◆ Material for this exercise
# # # # # # #

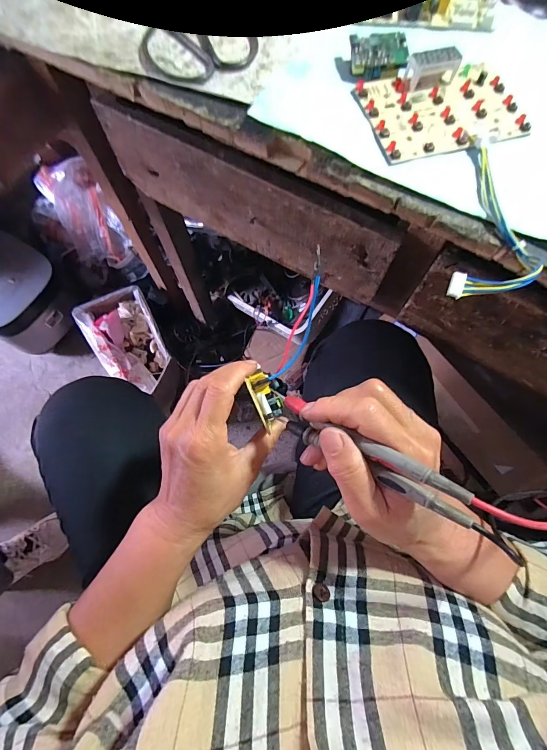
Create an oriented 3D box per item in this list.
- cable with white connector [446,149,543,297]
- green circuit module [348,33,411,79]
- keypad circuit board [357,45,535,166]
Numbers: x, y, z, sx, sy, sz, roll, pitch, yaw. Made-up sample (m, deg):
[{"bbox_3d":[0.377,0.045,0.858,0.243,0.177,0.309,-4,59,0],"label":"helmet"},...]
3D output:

# # # # # # #

◆ Instructions for the task
Word for word, output the whole listing, but not its pictures.

◆ Solution to the exercise
Create an oriented 3D box per item in this list.
- cable with white connector [446,149,543,297]
- green circuit module [348,33,411,79]
- keypad circuit board [357,45,535,166]
Numbers: x, y, z, sx, sy, sz, roll, pitch, yaw. Made-up sample (m, deg):
[{"bbox_3d":[0.377,0.045,0.858,0.243,0.177,0.309,-4,59,0],"label":"helmet"},...]
3D output:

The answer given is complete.